*** Begin section ***

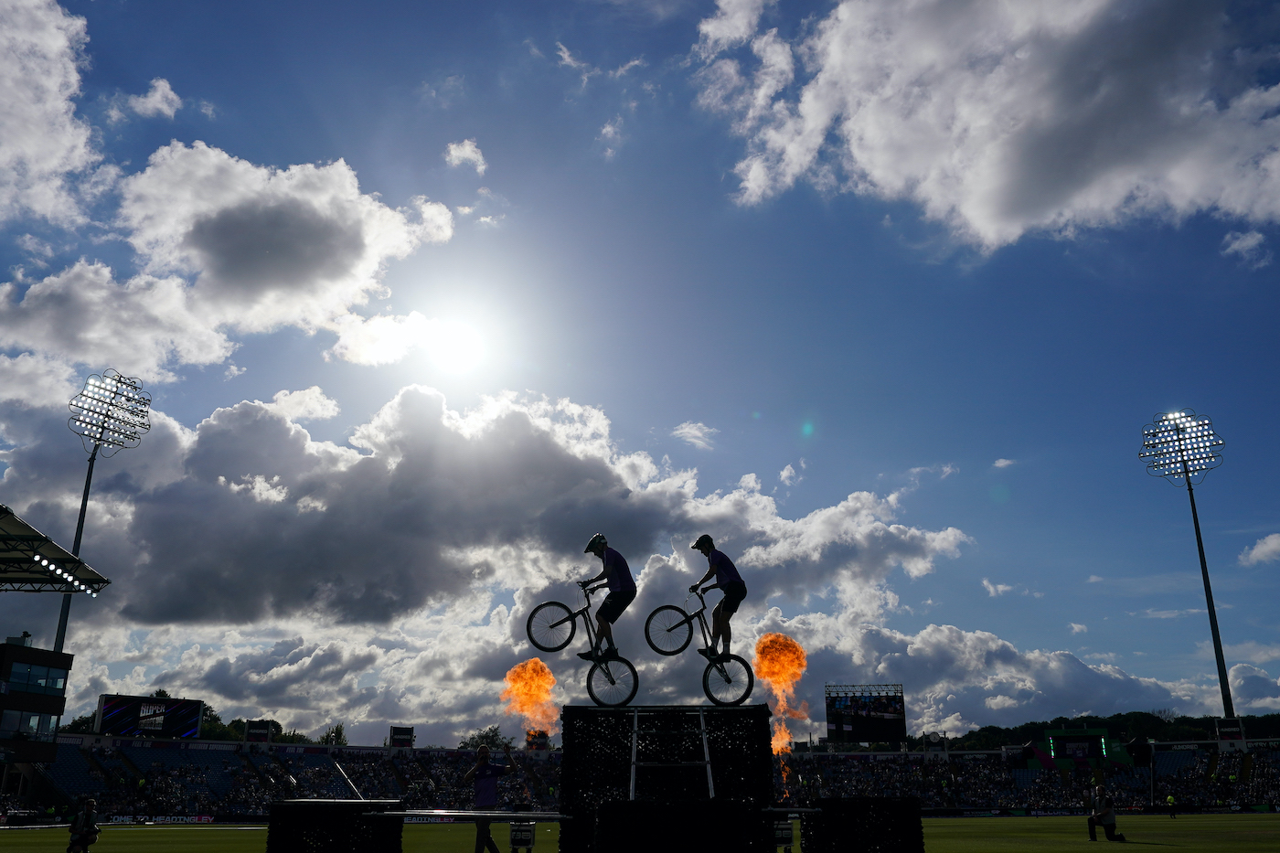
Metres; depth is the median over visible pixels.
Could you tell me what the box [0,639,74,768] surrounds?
building
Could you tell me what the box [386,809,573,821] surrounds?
bar
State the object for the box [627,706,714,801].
ladder
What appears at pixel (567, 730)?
platform
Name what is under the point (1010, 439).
sky
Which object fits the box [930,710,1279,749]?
wooded hill
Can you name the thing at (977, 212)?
cloud
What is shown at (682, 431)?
cloud
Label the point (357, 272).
cloud
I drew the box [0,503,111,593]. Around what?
stadium roof
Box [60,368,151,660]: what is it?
floodlight tower
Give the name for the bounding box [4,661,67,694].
window
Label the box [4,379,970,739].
cloud
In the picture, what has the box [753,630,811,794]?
flame
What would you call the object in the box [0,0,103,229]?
cloud
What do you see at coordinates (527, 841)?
box
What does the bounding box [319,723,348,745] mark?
tree
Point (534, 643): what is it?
bicycle
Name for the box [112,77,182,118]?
cloud
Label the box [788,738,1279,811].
grandstand
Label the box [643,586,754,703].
bicycle
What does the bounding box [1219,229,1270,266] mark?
cloud
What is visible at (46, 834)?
lawn
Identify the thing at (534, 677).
flame
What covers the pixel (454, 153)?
cloud
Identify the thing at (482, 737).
tree
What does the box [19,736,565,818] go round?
grandstand
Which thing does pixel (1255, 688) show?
cloud
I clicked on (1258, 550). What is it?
cloud
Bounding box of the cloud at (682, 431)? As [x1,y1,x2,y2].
[671,421,717,447]
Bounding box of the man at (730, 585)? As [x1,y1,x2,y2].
[692,533,746,658]
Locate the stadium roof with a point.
(58, 550)
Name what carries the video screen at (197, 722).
on the grandstand at (211, 764)
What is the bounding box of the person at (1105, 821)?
[1087,784,1124,841]
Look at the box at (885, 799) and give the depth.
11.72 m
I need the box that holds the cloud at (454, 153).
[444,138,486,171]
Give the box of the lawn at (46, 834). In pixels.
[0,810,1279,852]
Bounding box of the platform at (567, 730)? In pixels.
[560,704,778,852]
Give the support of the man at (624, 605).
on the bicycle at (534, 643)
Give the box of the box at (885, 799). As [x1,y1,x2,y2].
[800,795,926,852]
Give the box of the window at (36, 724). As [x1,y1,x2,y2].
[3,710,59,738]
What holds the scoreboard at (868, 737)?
on the grandstand at (1020, 772)
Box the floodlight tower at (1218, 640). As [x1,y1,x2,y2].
[1137,410,1231,719]
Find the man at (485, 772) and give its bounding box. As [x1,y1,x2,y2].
[462,744,517,852]
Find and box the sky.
[0,0,1279,743]
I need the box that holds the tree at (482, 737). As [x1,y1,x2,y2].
[458,725,515,751]
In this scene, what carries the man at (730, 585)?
on the bicycle at (657, 650)
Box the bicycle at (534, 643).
[524,582,637,703]
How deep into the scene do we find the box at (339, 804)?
11.61 m
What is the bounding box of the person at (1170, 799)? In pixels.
[1166,793,1177,816]
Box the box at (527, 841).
[509,821,534,852]
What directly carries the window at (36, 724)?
in the building
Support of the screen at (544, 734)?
on the grandstand at (211, 764)
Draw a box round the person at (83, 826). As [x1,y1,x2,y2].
[65,796,101,852]
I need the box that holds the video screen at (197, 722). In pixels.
[95,693,204,737]
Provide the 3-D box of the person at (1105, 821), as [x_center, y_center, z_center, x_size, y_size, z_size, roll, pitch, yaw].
[12.208,10.149,26.971,0.857,1.367,0.782,0,-18,1]
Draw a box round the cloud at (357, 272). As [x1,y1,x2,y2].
[0,137,452,374]
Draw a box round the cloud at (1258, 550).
[1237,533,1279,566]
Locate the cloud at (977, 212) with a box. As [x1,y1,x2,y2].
[693,0,1279,252]
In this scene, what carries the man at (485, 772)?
on the lawn at (46, 834)
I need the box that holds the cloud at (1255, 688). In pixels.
[1227,662,1279,711]
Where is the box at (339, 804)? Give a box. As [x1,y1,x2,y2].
[266,798,402,852]
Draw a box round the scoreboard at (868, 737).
[823,685,906,744]
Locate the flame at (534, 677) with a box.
[500,658,560,750]
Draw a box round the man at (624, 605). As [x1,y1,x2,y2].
[577,531,636,663]
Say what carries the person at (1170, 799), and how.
on the lawn at (46, 834)
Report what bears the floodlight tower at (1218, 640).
on the ground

*** End section ***

• [EXERCISE PROMPT] In the material above, repeat each entry exactly and omit every picture.

• [WRITTEN ANSWER]
Metres; depth is the median over visible pixels.
Could you tell me what the box [0,639,74,768] surrounds?
building
Could you tell me what the box [386,809,573,821] surrounds?
bar
State the object for the box [627,706,714,801].
ladder
What appears at pixel (567, 730)?
platform
Name what is under the point (1010, 439).
sky
Which object fits the box [930,710,1279,749]?
wooded hill
Can you name the thing at (977, 212)?
cloud
What is shown at (682, 431)?
cloud
Label the point (357, 272).
cloud
I drew the box [0,503,111,593]. Around what?
stadium roof
Box [60,368,151,660]: what is it?
floodlight tower
Give the name for the bounding box [4,661,67,694].
window
Label the box [4,379,970,739].
cloud
In the picture, what has the box [753,630,811,794]?
flame
What would you call the object in the box [0,0,103,229]?
cloud
What do you see at coordinates (527, 841)?
box
What does the bounding box [319,723,348,745] mark?
tree
Point (534, 643): what is it?
bicycle
Name for the box [112,77,182,118]?
cloud
Label the box [788,738,1279,811].
grandstand
Label the box [643,586,754,703].
bicycle
What does the bounding box [1219,229,1270,266] mark?
cloud
What is visible at (46, 834)?
lawn
Identify the thing at (534, 677).
flame
What covers the pixel (454, 153)?
cloud
Identify the thing at (482, 737).
tree
What does the box [19,736,565,818] go round?
grandstand
Which thing does pixel (1255, 688) show?
cloud
I clicked on (1258, 550). What is it?
cloud
Bounding box of the cloud at (682, 431)? As [x1,y1,x2,y2].
[671,421,717,447]
Bounding box of the man at (730, 585)? As [x1,y1,x2,y2].
[692,533,746,658]
Locate the stadium roof with a point.
(58, 550)
Name what carries the video screen at (197, 722).
on the grandstand at (211, 764)
What is the bounding box of the person at (1105, 821)?
[1087,784,1124,841]
Look at the box at (885, 799) and give the depth.
11.72 m
I need the box that holds the cloud at (454, 153).
[444,138,486,171]
Give the box of the lawn at (46, 834). In pixels.
[0,810,1279,852]
Bounding box of the platform at (567, 730)? In pixels.
[560,704,778,852]
Give the support of the man at (624, 605).
on the bicycle at (534, 643)
Give the box of the box at (885, 799). As [x1,y1,x2,y2].
[800,795,926,852]
Give the box of the window at (36, 724). As [x1,y1,x2,y2].
[3,710,59,738]
What holds the scoreboard at (868, 737)?
on the grandstand at (1020, 772)
Box the floodlight tower at (1218, 640). As [x1,y1,x2,y2].
[1137,410,1231,719]
Find the man at (485, 772) and give its bounding box. As [x1,y1,x2,y2].
[462,744,517,852]
Find and box the sky.
[0,0,1279,743]
I need the box that holds the tree at (482, 737). As [x1,y1,x2,y2].
[458,725,515,751]
In this scene, what carries the man at (730, 585)?
on the bicycle at (657, 650)
Box the bicycle at (534, 643).
[524,582,637,703]
How deep into the scene do we find the box at (339, 804)?
11.61 m
What is the bounding box of the person at (1170, 799)? In pixels.
[1166,793,1177,816]
Box the box at (527, 841).
[509,821,534,852]
What directly carries the window at (36, 724)?
in the building
Support of the screen at (544, 734)?
on the grandstand at (211, 764)
Draw a box round the person at (83, 826). As [x1,y1,x2,y2].
[65,796,101,852]
I need the box that holds the video screen at (197, 722). In pixels.
[95,693,204,737]
Provide the 3-D box of the person at (1105, 821), as [x_center, y_center, z_center, x_size, y_size, z_size, roll, pitch, yaw].
[12.208,10.149,26.971,0.857,1.367,0.782,0,-18,1]
Draw a box round the cloud at (357, 272). As [x1,y1,x2,y2].
[0,137,452,374]
Draw a box round the cloud at (1258, 550).
[1237,533,1279,566]
Locate the cloud at (977, 212) with a box. As [x1,y1,x2,y2].
[693,0,1279,252]
In this scene, what carries the man at (485, 772)?
on the lawn at (46, 834)
I need the box that holds the cloud at (1255, 688). In pixels.
[1227,662,1279,711]
Where is the box at (339, 804)? Give a box. As [x1,y1,x2,y2].
[266,798,402,852]
Draw a box round the scoreboard at (868, 737).
[823,685,906,744]
Locate the flame at (534, 677) with a box.
[500,658,560,750]
Draw a box round the man at (624, 605). As [x1,y1,x2,y2].
[577,531,636,663]
Say what carries the person at (1170, 799), and how.
on the lawn at (46, 834)
Report what bears the floodlight tower at (1218, 640).
on the ground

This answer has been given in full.